A segunda fase do descongelamento das progressões na administração pública começa a ser paga neste mês, mas, para muitos trabalhadores, o valor que a partir de quinta-feira lhes cairá na conta vai ser idêntico ao que recebiam no início do ano. Tudo porque, dizem os sindicatos, há ainda milhares de funcionários que não estão a receber o acréscimo salarial a que têm direito pelo descongelamento. Quando vier, o pagamento será feito com retroativos.

Entre os enfermeiros que trabalham em centros de saúde e em hospitais (estes com contrato individual de trabalho), a presidente do Sindicatos dos Enfermeiros Portugueses (SEP), Guadalupe Simões, contabiliza em perto de 30 mil os profissionais que continuam sem ver os efeitos práticos (leia-se o que ganham no final do mês) do processo de descongelamento das progressões e promoções que arrancou no início deste ano.

Aos enfermeiros, os sindicatos da função pública somam outras situações de que vão tendo conhecimento e que são transversais a vários serviços da administração pública. José Abraão, secretário-geral da Federação dos Sindicatos da Administração Pública (Fesap), fala ainda de casos semelhantes na administração local e na Região Autónoma dos Açores.
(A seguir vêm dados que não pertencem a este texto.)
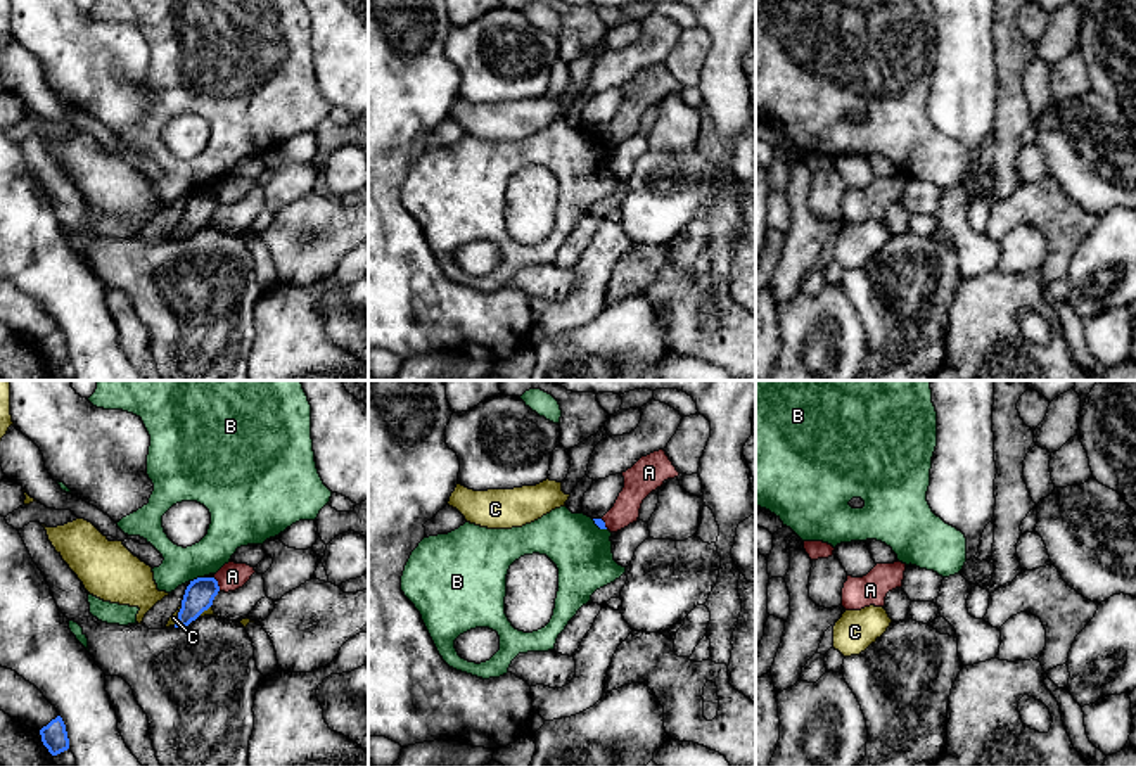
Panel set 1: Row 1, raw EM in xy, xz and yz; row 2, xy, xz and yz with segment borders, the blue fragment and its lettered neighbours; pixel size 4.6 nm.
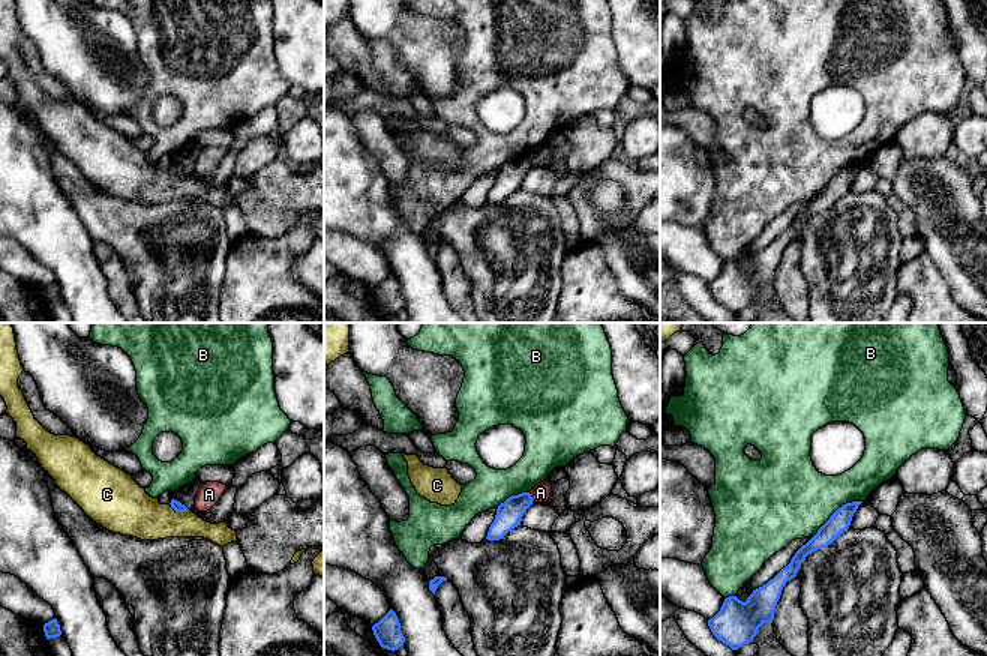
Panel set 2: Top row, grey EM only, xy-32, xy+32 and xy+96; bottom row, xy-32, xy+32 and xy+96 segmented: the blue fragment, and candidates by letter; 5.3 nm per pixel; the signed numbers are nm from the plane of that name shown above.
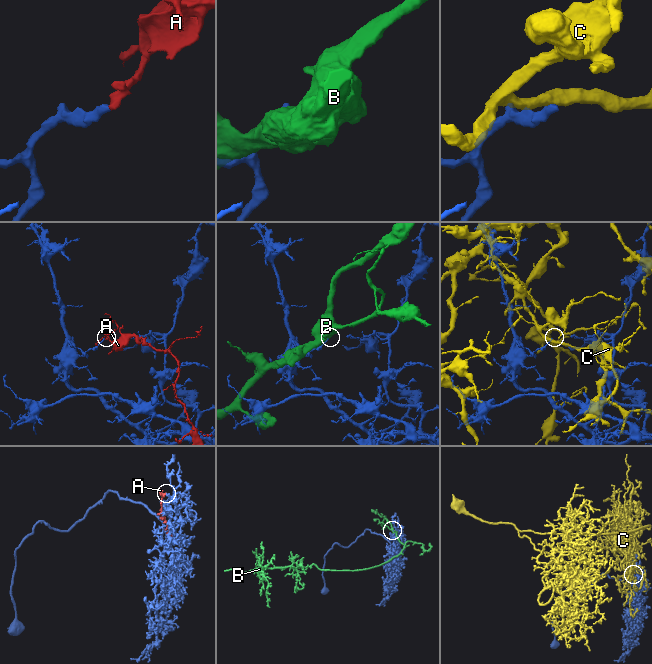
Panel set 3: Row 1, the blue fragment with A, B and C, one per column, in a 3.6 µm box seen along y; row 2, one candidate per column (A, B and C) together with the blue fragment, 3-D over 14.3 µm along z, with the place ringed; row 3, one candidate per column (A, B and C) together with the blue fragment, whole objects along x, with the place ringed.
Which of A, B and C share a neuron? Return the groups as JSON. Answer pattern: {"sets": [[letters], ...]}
{"sets": [["A"], ["B"], ["C"]]}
"Há centenas de trabalhadores na Região Autónoma dos Açores que ainda não foram notificados dos pontos [relativos à sua avaliação] e também há funcionários de serviços em várias áreas da administração central na mesma situação", referiu o dirigente sindical ao DN/Dinheiro Vivo.

Chegar aos dez pontos

A notificação dos pontos que cada trabalhador tem é um dos passos do descongelamento, estando previsto que os que não foram avaliados recebam um ponto por cada ano ou peçam ponderação curricular. A questão dos pontos é relevante porque para os trabalhadores das carreiras gerais é necessário somar dez pontos para progredir. A estes juntam-se os funcionários públicos (como os professores, os oficiais de justiça, forças de segurança ou militares, por exemplo) em que o tempo é o elemento principal para avançar.

Helena Rodrigues, presidente do Sindicato dos Quadros Técnicos do Estado (STE), afirma não fazer qualquer sentido que nove meses após o início do processo de descongelamento haja serviços que não comunicaram aos seus trabalhadores a avaliação. "Há milhares de pessoas nessa situação e que neste mês ainda não vão receber o descongelamento", referiu.

Para a dirigente do STE, uma das causas deste atraso está no facto de os pagamentos serem por fases. José Abraão acrescenta, por seu lado, que a demora dos serviços em notificar os trabalhadores mostra bem "a desvalorização que foi sendo dada" ao sistema de avaliação de desempenho.

As progressões na função pública estiveram congeladas entre 2011 e 2017, tendo o descongelamento sido iniciado em janeiro deste ano.

O impacto orçamental da medida levou o governo a optar por um faseamento do pagamento do acréscimo remuneratório. A primeira fase começou em janeiro e correspondeu a 25% do valor a que cada trabalhador tem direito. Neste mês, começam a receber mais 25%.

Os últimos dados oficiais sobre o universo de trabalhadores que já se encontravam a receber o acréscimo resultante deste descongelamento dizem respeito a junho. Nessa altura, estavam abrangidos 344 mil trabalhadores, incluindo aqui 66 mil de empresas públicas. O DN/Dinheiro Vivo solicitou ao Ministério das Finanças dados atuais, mas fonte oficial remete novos dados para quando for feito o próximo apuramento de dados pela Inspeção-Geral de Finanças, o que acontecerá em outubro.